Delete comment from: Boston 1775
I’ve read the Gilbert Stuart story, but I think it's an example of celebrity attracting myth. It comes via Joseph T. Buckingham, who said the printer Russell coined the term "gerry-mander.”
Samuel Batchelder (1784-1879) of Cambridge wrote that the picture was made by Elkanah Tisdale, who's indeed established as an artist and engraver in Boston at the time. He said the poet Richard Alsop came up with “gerry-mander.”
Another tradition, published by James S. Loring and attributed by him ultimately to Benjamin Russell, says Tisdale did the drawing after Washington Alston and James Oglivie collaborated on the idea and the word.
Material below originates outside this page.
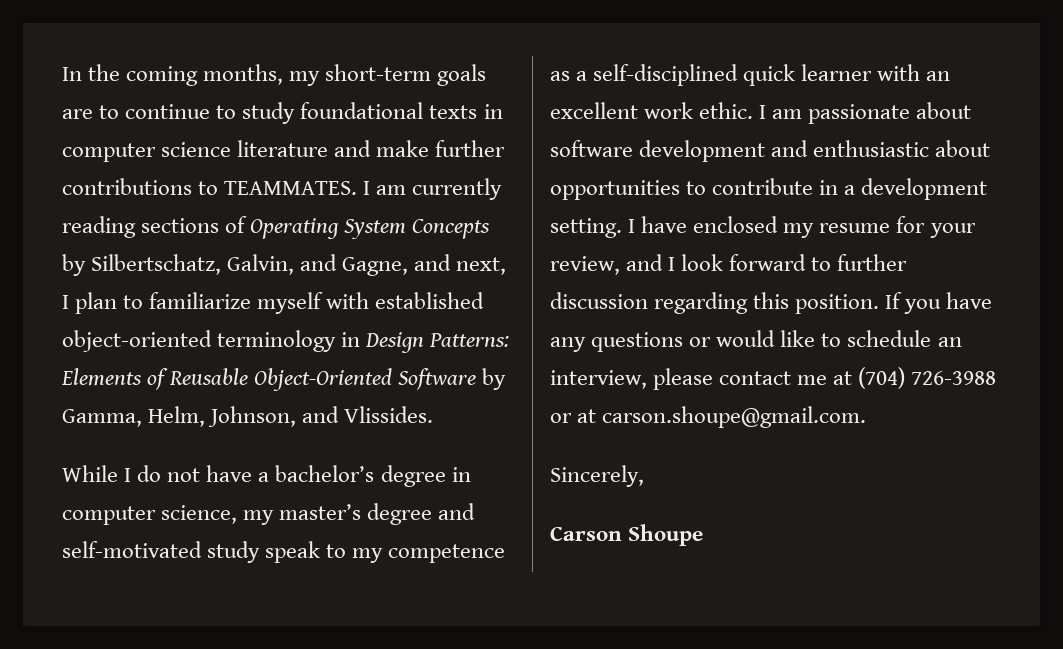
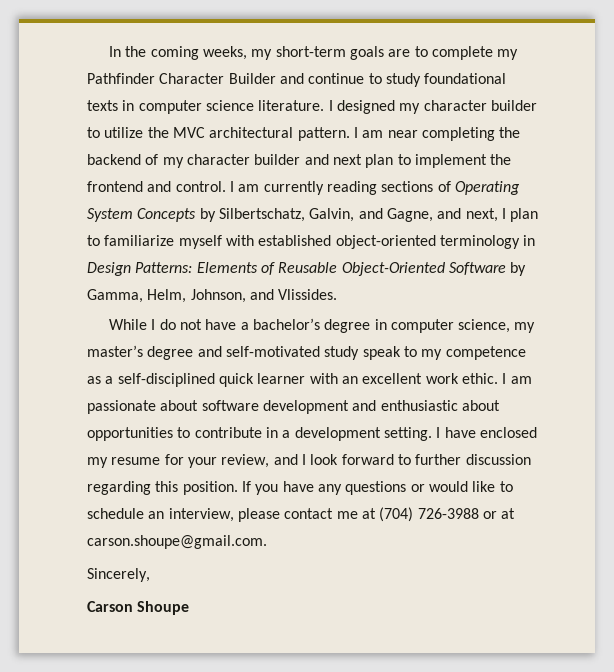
[203,64,284,85] months, -> [202,46,247,60] weeks,
(120, 112) none -> [431,46,519,60] [87,73,304,84] complete my Pathfinder Character Builder and
[237,140,506,157] [62,178,358,195] literature and make further contributions to TEAMMATES. -> [258,100,537,114] [87,127,521,141] [87,154,512,168] [87,181,226,192] literature. I designed my character builder to utilize the MVC architectural pattern. I am near completing the backend of my character builder and next plan to implement the frontend and control.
Since the original point was that the long, curving district looked like a salamander, adding the wings strikes me as cheating. It gives away the Federalist game. The point wasn't so much that the district looked like a salamander as that a few added details and a label can associate the district map with something demonic.
Also not noted in this article is the claim by Gerry’s son-in-law and biographer James T. Austin that he opposed the districting but felt that as governor he had to defer to the legislature on all laws except those he felt were unconstitutional. Washington had a similar attitude early on, so perhaps that's true. We'd have to look at all of Gov. Gerry's vetoes.